Khullar: Action time
New Delhi, July 23 (PTI): Telecom regulator Trai today warned that it would review operators’ freedom to fix mobile call and service rates if they increased tariffs beyond the current base rates.
“I do not expect headlines tariff to change. If they change, as and when they change, I have told the industry, then the regulator reserves its right to go back and look at it again if forbearance should be continued or not. I am being open, there is nothing to hide,” Trai chairman Rahul Khullar said here.
He was responding to a question on the possible changes in mobile rates following the recent recommendations by the Telecom Regulatory Authority of India on issues such as spectrum sharing and the lowering of maximum rates on leased lines that could lead to cost saving for mobile operators.
Base rates, or headline tariffs, are the maximum call or service rates that a telecom operator can charge to its customers, but normally companies charge less than these rates. At present, most of the telecom operators have fixed a base rate at 2 paise per second.

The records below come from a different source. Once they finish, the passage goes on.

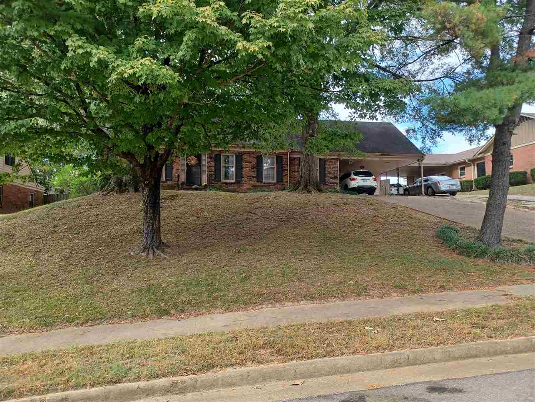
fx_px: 386
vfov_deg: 54.9
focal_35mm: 25
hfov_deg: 69.4
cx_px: 268
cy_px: 201
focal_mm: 4.6
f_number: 1.8
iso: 50
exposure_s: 1/100
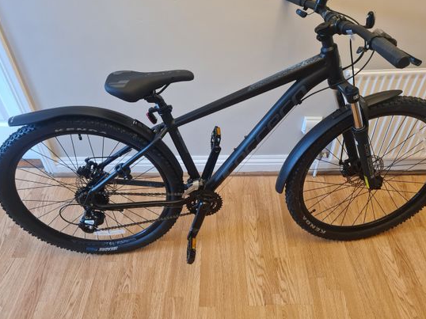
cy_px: 160
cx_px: 222
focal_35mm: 29
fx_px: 357
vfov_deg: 48.2
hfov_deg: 61.7
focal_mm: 5.4
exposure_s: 1/50
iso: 320
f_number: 1.8
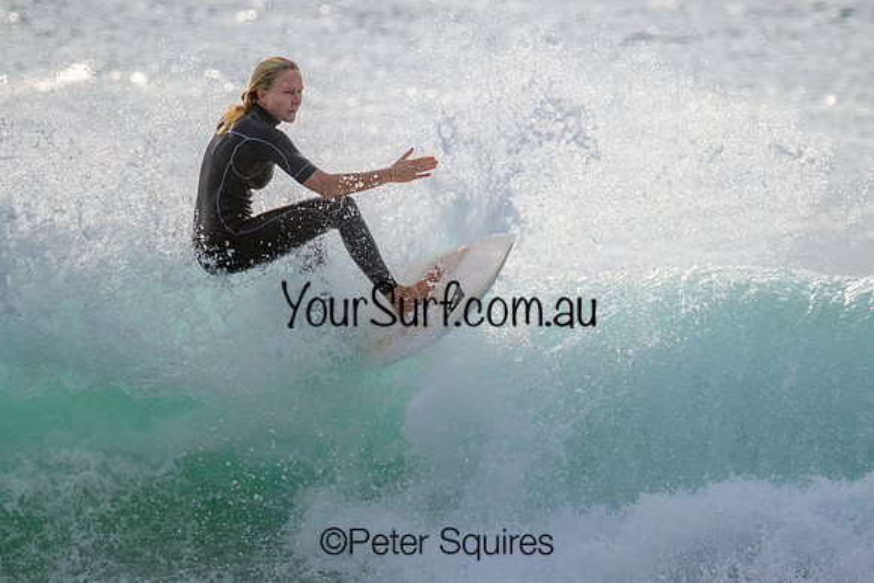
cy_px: 266
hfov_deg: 2.4
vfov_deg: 1.6
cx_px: 475
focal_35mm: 870
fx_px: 21136
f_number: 11
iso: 640
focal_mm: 800
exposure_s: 1/2000
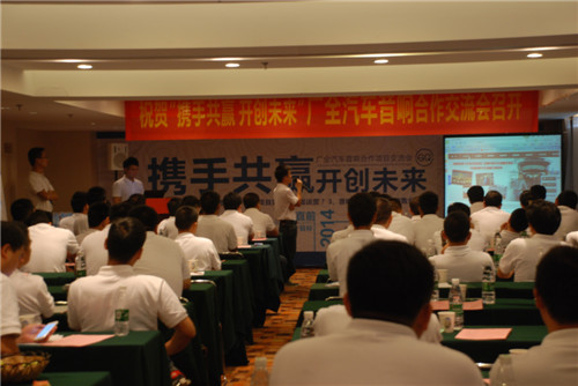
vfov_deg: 18.2
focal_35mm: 75
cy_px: 193
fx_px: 1205
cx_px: 289
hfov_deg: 27.0
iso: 400
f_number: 5.6
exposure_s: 1/10
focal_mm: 50
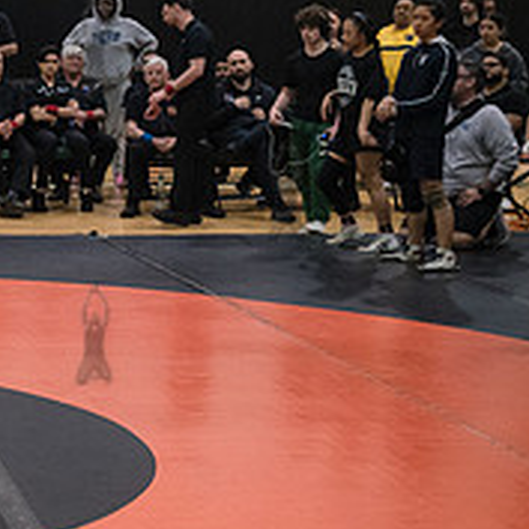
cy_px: 187
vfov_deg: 17.2
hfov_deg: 15.7
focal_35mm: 101
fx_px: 1746
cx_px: -293
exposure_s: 1/500
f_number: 3.2
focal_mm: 35
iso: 5000
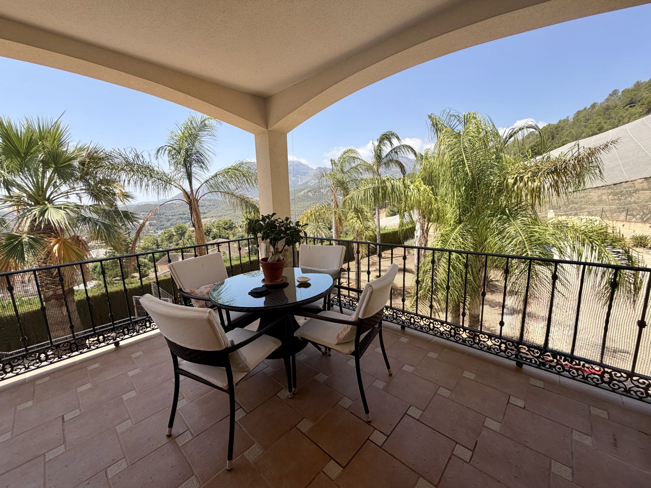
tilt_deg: -10.7
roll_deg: +2.3
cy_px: 244
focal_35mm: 14
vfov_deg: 85.7
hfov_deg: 102.1
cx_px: 326
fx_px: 263
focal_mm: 2.22
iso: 32
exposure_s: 1/770
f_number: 2.2
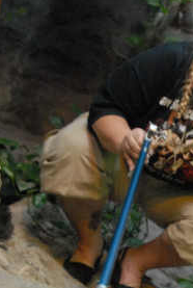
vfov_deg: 22.1
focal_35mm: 91
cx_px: 198
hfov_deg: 14.8
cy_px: 216
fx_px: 728
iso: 1600
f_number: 6.3
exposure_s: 1/160
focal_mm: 28
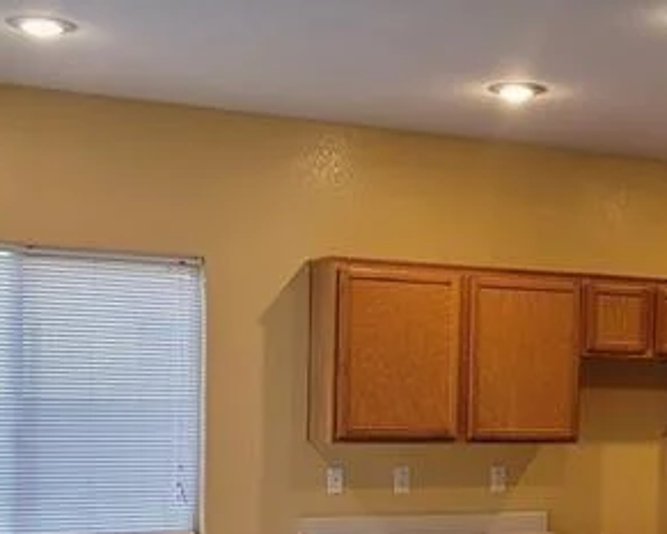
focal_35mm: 67
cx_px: 481
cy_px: 413
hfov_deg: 28.0
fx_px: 1323
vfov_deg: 22.6
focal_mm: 7
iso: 200
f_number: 1.8
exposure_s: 1/120
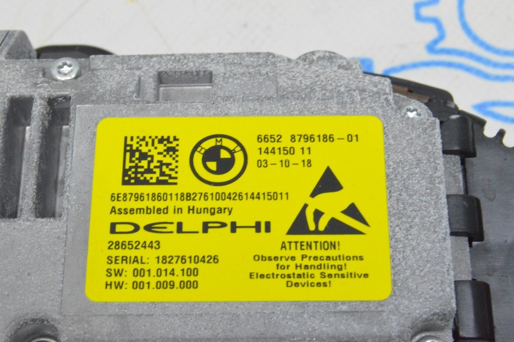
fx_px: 1177
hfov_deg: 24.6
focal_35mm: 82
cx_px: 257
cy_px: 171
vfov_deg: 16.5
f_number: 20
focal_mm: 55
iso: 6400
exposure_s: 1/20
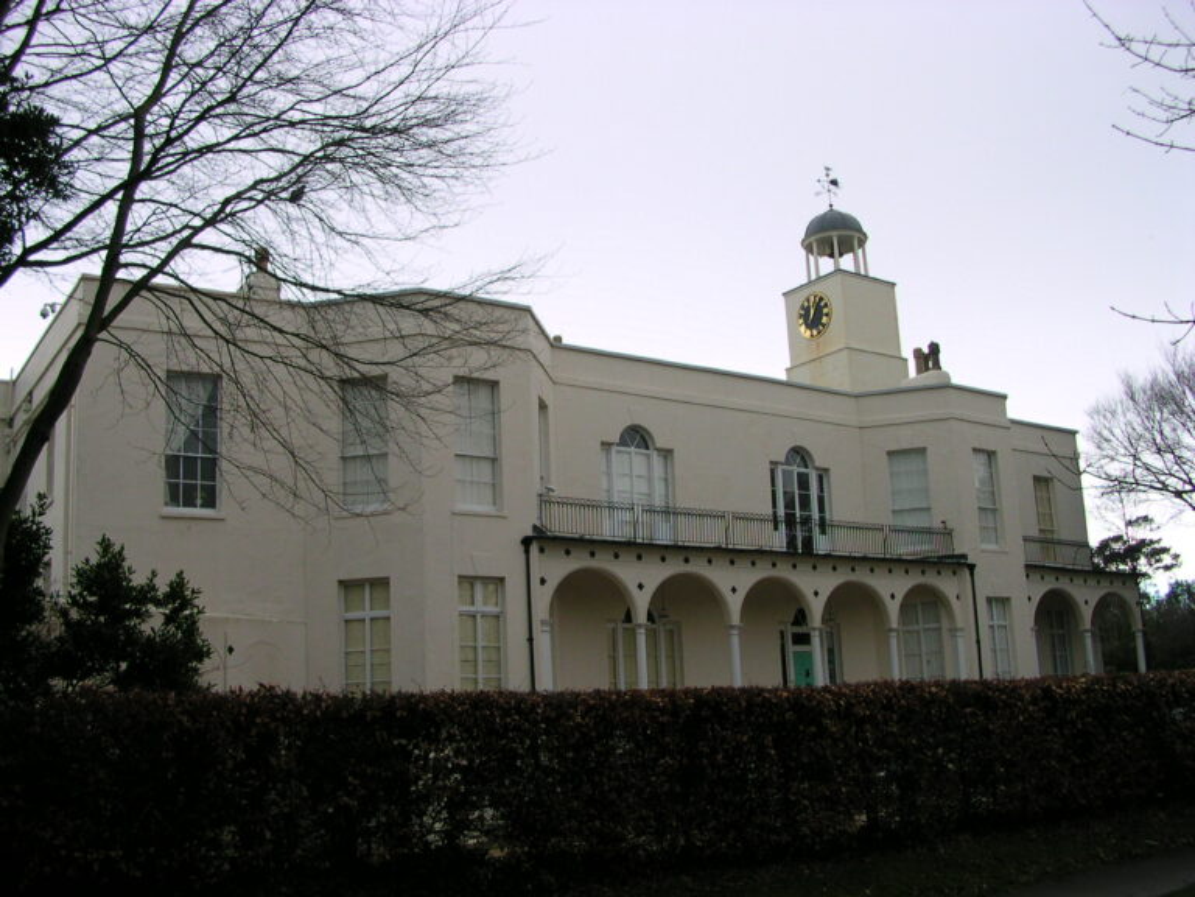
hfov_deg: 50.1
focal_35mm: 37
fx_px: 1277
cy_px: 448
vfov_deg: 38.7
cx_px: 598
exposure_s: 1/77.1
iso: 100
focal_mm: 5.6
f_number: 2.7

The regulator gives a free hand to fix telecom call and service rates as it feels that competition in the market will keep control on tariffs.
“It’s a separate matter, if (spectrum) sharing leads to lower cost they may be able plough it back or they may want to put that cost in to larger profits. Better yet if they can use to service debt. All telecom operators are in heavy debt and debt has to be paid, otherwise what will happen to banks,” Khullar said.

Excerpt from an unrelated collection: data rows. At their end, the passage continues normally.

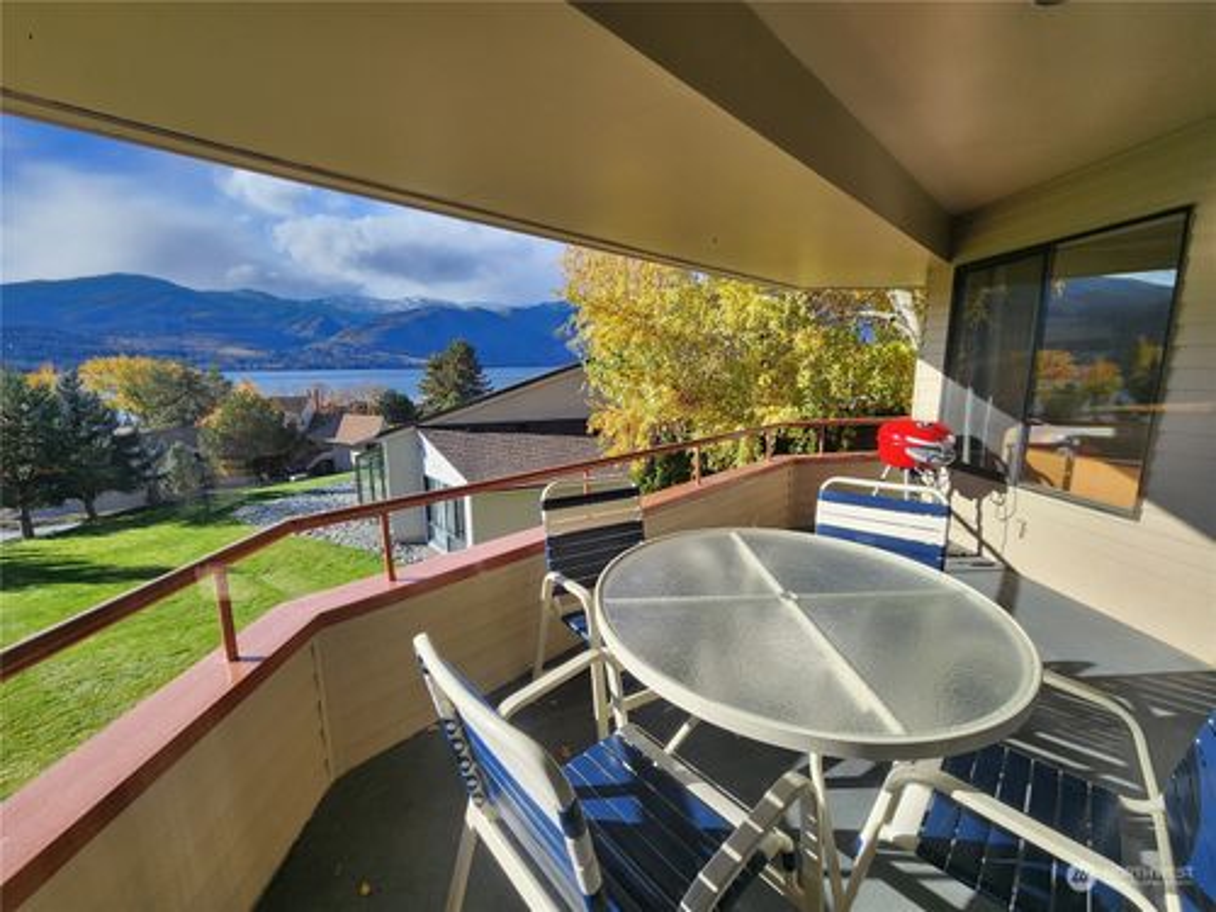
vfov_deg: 89.9
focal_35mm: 13
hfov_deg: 106.2
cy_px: 456
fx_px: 457
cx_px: 608
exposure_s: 1/1036
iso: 50
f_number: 2.2
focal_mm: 2.2
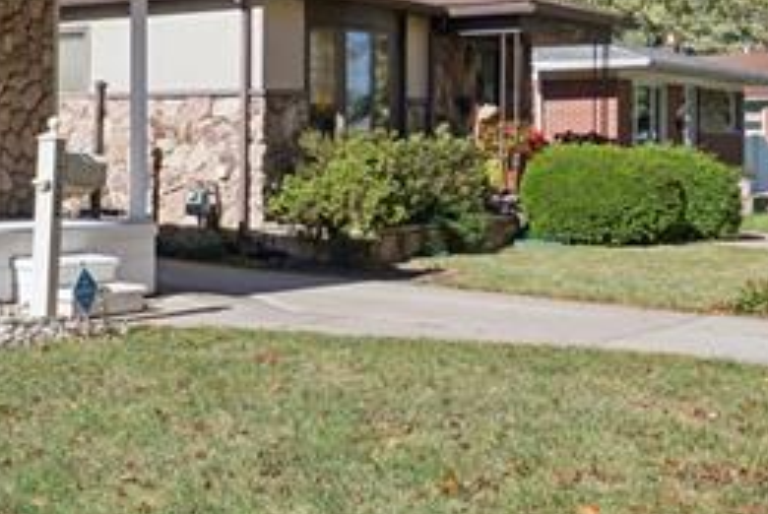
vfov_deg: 22.7
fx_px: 1260
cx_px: -109
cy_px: 95
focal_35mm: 59
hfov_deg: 29.9
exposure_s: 1/200
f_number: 8
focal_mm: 10
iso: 100
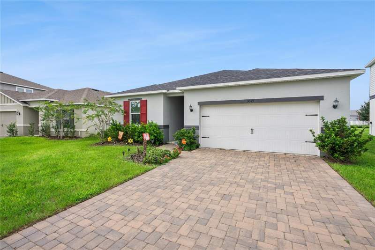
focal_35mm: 16
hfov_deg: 96.7
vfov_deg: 73.8
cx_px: 188
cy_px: 125
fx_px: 167
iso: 100
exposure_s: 1/50
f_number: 16
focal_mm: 16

Trai has recommended that the government should allow the sharing of all categories of spectrum held by telecom companies for mobile services.
If this recommendation is approved, telecom operators will be able to bring down the cost of ownership of radiowaves, which has increased to about five times compared with its price of Rs 1,658 crore under the old licensing regime.
Khullar said mobile rates were low earlier because telecom operators were trying to lure the customers of their competitors, and in the process they were offering calls at rates less than their actual costs.
Trai today recommended the extension of the licence period of direct-to-home (DTH) operators to 20 years, while proposing bringing down fees to 8 per cent of the adjusted gross revenue.
In its recommendations on a new DTH licensing regime, Trai said vertically integrated broadcasters must be subjected to a set of additional regulations, allowing them to control only one distribution platform.